Spatial Interaction.
  • the relationship between phenomena (people, resources or ideas) degree to which they influence each other over the earths surface.
  • involves movement.
  • Both movement and spatical interaction require a shift in location.
  • it involves the movement or interaction of people, goods or information between different places.
  • thing that are located closer together have a stronger interaction then things that are further apart.

Spatial Association.
  • the association or connectionthat can be made between two geographic characteristics that are distributed across the earth.
  • Can occur between two natural geographic characteristics.
  • Can occur between the human activities that take place on the earth.
  • Can be viewed at a range of scales: local, regional, national and global.
Spatial Change Over Time - Using Spatial Concepts

Spatial change over time:
Is the degree to which an area has changed its geographic characteristic, over a period of time. This change occurs at varying, rates at different points in time. This can happen rapidly people leaving a building or gradual over millions of years like movement of tectonic plates.

Using spatial concepts:
The geography of natural environment and human environment and the processes that produce them are organised using spatial concepts. When using them - bespecific.
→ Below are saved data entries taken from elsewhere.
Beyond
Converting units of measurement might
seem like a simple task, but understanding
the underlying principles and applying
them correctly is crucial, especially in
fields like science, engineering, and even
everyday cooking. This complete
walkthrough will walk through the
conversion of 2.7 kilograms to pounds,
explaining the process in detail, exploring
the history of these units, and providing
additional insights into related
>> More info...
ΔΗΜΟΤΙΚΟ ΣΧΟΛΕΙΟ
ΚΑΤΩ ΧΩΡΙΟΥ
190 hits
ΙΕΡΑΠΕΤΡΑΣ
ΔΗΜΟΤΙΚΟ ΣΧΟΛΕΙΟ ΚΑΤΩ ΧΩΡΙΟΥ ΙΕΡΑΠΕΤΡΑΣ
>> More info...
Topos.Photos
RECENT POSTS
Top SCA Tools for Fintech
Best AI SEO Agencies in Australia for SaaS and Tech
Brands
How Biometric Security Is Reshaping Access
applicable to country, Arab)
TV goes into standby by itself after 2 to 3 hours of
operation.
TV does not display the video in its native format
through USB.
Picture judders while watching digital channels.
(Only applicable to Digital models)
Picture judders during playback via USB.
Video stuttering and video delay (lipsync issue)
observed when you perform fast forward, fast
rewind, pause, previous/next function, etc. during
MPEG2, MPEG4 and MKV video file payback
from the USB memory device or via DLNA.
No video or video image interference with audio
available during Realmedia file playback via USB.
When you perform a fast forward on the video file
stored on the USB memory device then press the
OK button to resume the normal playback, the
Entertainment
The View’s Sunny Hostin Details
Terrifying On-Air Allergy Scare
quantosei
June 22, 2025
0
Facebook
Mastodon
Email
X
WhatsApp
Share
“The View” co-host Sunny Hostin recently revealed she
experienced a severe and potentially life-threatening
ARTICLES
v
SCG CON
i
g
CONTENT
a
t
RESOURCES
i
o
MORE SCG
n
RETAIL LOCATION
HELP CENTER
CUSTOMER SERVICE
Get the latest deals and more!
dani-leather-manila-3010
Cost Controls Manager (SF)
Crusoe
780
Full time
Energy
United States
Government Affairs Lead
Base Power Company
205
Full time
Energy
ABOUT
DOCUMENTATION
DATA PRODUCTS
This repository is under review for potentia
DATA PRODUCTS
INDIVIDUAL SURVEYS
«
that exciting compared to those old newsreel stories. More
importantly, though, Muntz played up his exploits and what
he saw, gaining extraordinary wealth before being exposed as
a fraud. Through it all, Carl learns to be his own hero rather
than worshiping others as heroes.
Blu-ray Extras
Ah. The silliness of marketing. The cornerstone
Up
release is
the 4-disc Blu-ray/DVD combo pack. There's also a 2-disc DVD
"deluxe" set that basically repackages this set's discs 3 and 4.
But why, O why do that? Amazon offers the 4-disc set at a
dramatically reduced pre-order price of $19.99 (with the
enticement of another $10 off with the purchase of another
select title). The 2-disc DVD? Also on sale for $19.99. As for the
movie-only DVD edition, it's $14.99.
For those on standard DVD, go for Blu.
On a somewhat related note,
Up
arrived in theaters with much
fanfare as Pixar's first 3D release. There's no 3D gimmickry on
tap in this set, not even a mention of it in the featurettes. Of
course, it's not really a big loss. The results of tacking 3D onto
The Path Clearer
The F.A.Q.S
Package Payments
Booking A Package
  • Draw a diagram showing spatial change over time in the yard at lunch time from the bell at the beginning of lunch for the first 20 minutes.

Lesson 5

Read 'Human Activity' p36 together. Answer Q 2,4 and 6.

Change in Geographical Environments

Local examples of change

due to human activity

Growth, increasing population density and changing management practices have led to...
  • the building of a housing estate near the new St. Mary's Primary School;
  • the expansion of Moama along Perricoota Rd;
  • the development of the old sale yards into a shopping complex (Bunnings and a new McDonalds?);
  • management of the rivers and forests leading to black water in the Murray River;
  • buy back of irrigation licences near Rochester; halting of forestry in the Barmah forest;
  • encroaching salinity in irrigation areas; sand bagging and building of levees to combat recent floods;
  • spraying for locusts;
  • visiting tourists on weekends and over holidays.
to natural processes

higher rainfall associated with la nina weather events has led to...
  • greener gardens and fields
  • high yield crops
  • flooding and damage to many of those crops
  • locust plagues



Poster activity - Spatial Characteristics of Own Home (Assessment Task)

  • Have students complete spatial concept sheet on their own home
  • Design a poster that demonstrates all four spheres which make up a natural system and explain how they are dynamic and interactive. Must include written report with each sphere. Include the ways they are dynamic and interactive.
  • List as many spatial concepts as possible


  • Introduce PowerPoint SAC
  • Hand out criteria sheet and go over criteria.